To analyse myself more, its probably because there is no evidence I have cancer, and my logic knows I don’t have it even if I’m having a panic attack, but there’s no evidence of me not being a failure. Everything currently in my brain points in that direction. Anyway, you can get the gist with out me needing to go that far into it.

So this week there were tears again. Almost like going back to the beginning when I felt hopeless and confused. I said to the lady that because my anxiety is getting better I’m more myself again (from what I wear to how I am currently decorating my bedroom), and I think that’s why this ‘failure’ thing is coming out. Feeling like I shouldn’t be myself, it’s not good enough. I so want to delete those last lines. I do have different opinions/style/ideas than those around me, and I’m aware that’s okay, but there’s a repression that I need to push though – and that I most likely put on myself.

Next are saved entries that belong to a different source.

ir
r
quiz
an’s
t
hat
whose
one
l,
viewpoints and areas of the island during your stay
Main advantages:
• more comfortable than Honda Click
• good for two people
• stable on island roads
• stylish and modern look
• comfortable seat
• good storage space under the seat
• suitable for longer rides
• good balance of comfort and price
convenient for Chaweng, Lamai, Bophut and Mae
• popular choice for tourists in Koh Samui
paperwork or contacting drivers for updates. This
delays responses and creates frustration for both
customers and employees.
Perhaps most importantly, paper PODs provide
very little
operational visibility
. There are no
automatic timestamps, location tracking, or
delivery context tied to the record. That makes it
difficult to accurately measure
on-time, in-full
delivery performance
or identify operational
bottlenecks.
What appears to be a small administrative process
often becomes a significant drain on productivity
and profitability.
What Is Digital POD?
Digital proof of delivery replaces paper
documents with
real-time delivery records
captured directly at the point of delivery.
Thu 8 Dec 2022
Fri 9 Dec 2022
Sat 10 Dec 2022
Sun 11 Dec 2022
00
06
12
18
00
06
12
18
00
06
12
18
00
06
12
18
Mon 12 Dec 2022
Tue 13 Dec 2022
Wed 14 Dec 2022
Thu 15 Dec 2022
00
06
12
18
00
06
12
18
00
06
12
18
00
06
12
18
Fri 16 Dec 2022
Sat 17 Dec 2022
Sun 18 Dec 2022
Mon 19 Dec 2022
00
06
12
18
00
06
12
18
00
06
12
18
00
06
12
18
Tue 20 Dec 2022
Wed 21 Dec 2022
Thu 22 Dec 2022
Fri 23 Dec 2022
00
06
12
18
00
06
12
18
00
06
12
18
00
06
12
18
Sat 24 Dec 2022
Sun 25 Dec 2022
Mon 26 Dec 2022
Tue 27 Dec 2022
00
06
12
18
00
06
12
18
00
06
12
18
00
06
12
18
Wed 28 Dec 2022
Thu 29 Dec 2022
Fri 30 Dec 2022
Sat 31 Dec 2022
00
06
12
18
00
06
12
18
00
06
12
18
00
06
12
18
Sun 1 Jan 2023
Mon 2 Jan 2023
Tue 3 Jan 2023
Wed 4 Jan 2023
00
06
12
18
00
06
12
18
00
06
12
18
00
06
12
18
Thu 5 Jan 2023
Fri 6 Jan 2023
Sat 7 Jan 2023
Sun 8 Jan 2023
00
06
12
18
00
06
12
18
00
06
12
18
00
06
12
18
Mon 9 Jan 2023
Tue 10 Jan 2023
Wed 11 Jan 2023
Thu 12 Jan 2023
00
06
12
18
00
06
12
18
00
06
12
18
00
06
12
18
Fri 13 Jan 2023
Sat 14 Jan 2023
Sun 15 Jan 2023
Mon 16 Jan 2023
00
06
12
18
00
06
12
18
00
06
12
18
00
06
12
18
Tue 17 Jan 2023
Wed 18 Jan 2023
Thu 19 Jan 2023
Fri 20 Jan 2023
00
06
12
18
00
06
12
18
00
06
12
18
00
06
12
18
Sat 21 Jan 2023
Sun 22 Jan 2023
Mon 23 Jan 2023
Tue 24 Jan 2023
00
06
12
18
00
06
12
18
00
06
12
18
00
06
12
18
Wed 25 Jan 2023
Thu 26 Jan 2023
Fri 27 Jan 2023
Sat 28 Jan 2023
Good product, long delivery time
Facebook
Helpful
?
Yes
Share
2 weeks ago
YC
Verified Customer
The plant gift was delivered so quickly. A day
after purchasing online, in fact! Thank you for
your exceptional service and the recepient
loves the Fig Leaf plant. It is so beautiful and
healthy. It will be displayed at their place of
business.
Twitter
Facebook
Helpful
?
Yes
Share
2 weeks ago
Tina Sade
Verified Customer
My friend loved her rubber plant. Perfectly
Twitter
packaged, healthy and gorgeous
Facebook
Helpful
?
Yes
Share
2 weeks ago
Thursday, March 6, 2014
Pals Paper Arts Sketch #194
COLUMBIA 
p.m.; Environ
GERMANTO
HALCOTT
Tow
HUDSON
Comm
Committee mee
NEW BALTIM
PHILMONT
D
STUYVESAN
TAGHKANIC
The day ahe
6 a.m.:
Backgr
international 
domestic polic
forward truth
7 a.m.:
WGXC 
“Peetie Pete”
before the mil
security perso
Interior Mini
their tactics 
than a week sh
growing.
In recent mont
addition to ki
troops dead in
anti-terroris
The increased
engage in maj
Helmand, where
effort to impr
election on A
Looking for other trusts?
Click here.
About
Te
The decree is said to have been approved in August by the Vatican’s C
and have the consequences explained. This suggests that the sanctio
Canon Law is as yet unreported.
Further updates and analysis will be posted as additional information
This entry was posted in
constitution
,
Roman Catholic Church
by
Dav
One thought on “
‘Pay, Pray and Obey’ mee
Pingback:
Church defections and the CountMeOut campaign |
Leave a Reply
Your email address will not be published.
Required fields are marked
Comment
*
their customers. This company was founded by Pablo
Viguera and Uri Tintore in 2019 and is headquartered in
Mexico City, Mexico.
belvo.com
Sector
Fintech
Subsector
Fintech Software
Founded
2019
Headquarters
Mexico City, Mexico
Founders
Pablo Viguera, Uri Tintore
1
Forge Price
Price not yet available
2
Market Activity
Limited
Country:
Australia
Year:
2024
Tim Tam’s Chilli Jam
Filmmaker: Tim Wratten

She explained that growing up we learn rules of life, and when things oppose those rules we get confused – her example, you could be taught to always be nice to people and then someone is horrible to you and you feel bad, but that person could have been taught something different to you. I can’t remember how she worded it exactly, but I took it as we are told how to live by our environment and parents/family, and when you grow up you realise your rules/morals/how to live might not be the same as anyone else’s, not even your families. I assume everyone goes through this so I’ll be interested to know how I can stop this effecting me negatively.

Positive

My health anxiety is doing fantastic. I didn’t google any symptoms for two weeks, and I don’t think I asked for reassurance. My score sheets are getting lower. High five me. People have noticed how much happier I am too.

Negative

I didn’t get tools for this latest blip, but I’m really clutching at straws here trying to find a negative – I know you need more time to learn tools to deal with your shit, 50 minutes won’t do. The truth is I really like therapy.

Closing thoughts

After a somewhat negative word vomit, therapy is going well. It’s made me sort my room out (and now I’m reading The Life Changing Magic Of Tidying by Marie Kondo, and thrown out so much stuff – this is massive for me). I did voice my concerns that I’m worried that once my room is finished my health anxiety will get worse again because I’m not so busy, but she simply pointed out that I want to do lots of stuff so I’ll be doing that next. Like dur, right?! I was scared that I’ll have to keep busy for the rest of my life just to keep my anxiety at bay, but after she said that I realised is that such a bad thing?